全機種Blu-ray 3DとBDXL対応
ソニーの“新世代”Blu-ray Discレコーダー詳報(2/2 ページ)
もう1つ、新しいAVCエンコーダーの大きなメリットは、さまざまな並行動作を可能にしたことだ。冒頭で触れたように、従来機にあった「録画1」「録画2」の概念はなくなり、2番組同時の長時間録画中であってもBlu-ray 3Dを含むBD-ROM再生や追いかけ再生/早見再生、高速ダビングなどを行えるなど、録画に関する制約を大幅に減らしている。また、自動チャプター機能「おまかせチャプター」や「おでかけ転送」用のファイル作成に関しても、長時間録画中の両方の番組で行えるという。
「従来は、録画1が動くとBD-ROM再生が止まったり、録画2が動いていると高速ダビングが行えないなど、いくつもの制約があった。新製品では、ユーザーが指示しなくても同じ時間帯の録画は別チューナー(録画ユニット)に割り振る。また、x-おまかせ・まる録でも録画ユニットは決め打ちにせず、空いているほうで録画する」(同社)。
番組表はフルハイビジョン表示となり、興味のあるジャンルや好きなタレントの名前などを登録しておくと関連番組だけを集めた番組表を自動作成する「My!番組表」などが追加されている。また、録画したい番組の放送日や時間帯などを選択していくと、候補の番組を絞りながら表示する「日時指定検索予約」は、VHSデッキに似た操作で録画予約が行える機能だ。録画予約の件数は130件に増えた。
映像処理回路「CREAS3」にも新しい機能が追加されている。例えば、接続するディスプレイや表示する素材に応じて画質を調整する「おまかせ画質モード」。液晶やプラズマ、有機ELといっモニターの種類と画質モードをユーザーが選択できる。また8つのシチュエーションに合わせて“こだわりのチューン”を施したプリセットモードを選べる「おすすめ画質プリセット」やBD-ROM再生時だけの専用画質設定も用意した。
上位モデルの「BDZ-AX1000」「BDZ-AX2000」だけに搭載されたのが、新開発の映像処理回路「CREAS Pro」だ。

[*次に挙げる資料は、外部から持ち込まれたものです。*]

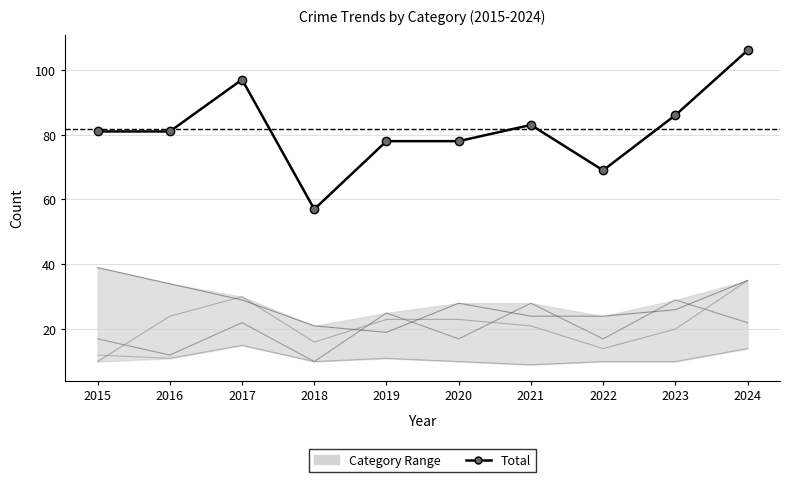

At which category is the sum across all series the highest?

2024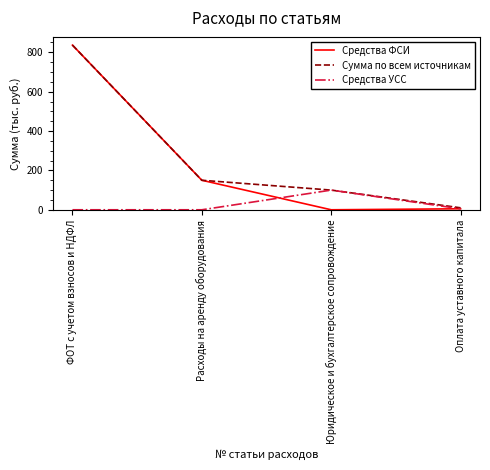

At how many categories does at least one series exceed 835?

1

内部処理を従来の14bitから16bitへ拡張。スムージングや色補正、クロマアップサンプリングといった機能の精度を高め、超解像技術やコントラスト調整といった機能を加えた。これらの処理は、すべて3D表示にも有効だという。
上位2モデルだけの機能としては、ほかにフロントパネル内に設けられたメモリー/SDカードスロット、HDV/DV端子、そしてリアパネルのHDMI2系統出力がある。HDMI出力は、映像と音声のセパレート出力をサポート。音声出力の品位を高めるとともに、例えば3D映像信号のパススルーに対応していないAVアンプを使用している人でも、映像出力に3Dテレビ、音声出力にAVアンプを接続するといった使い方ができる。
スマートフォンからリモート録画予約や録画番組の整理が行える機能も用意した。ヴィジョンアーツがβ版サービスとして試験公開中のWebアプリケーション「Chan-Toru」(チャントル)を使うと、「Xperia」や「iPhone」といったスマートフォンやPCから各種操作が可能になる。なお、Chan-Toruは同社製レコーダーの一部過去モデルでも利用できる。詳細はソニーの「体験空間」で確認してほしい。
ソニーでは、銀座のショールーム、大阪と名古屋のソニーストアで8月27日から「BDZ-AX2000」「BDZ-AT700」「BDZ-AT300S」の3機種を先行展示する予定だ。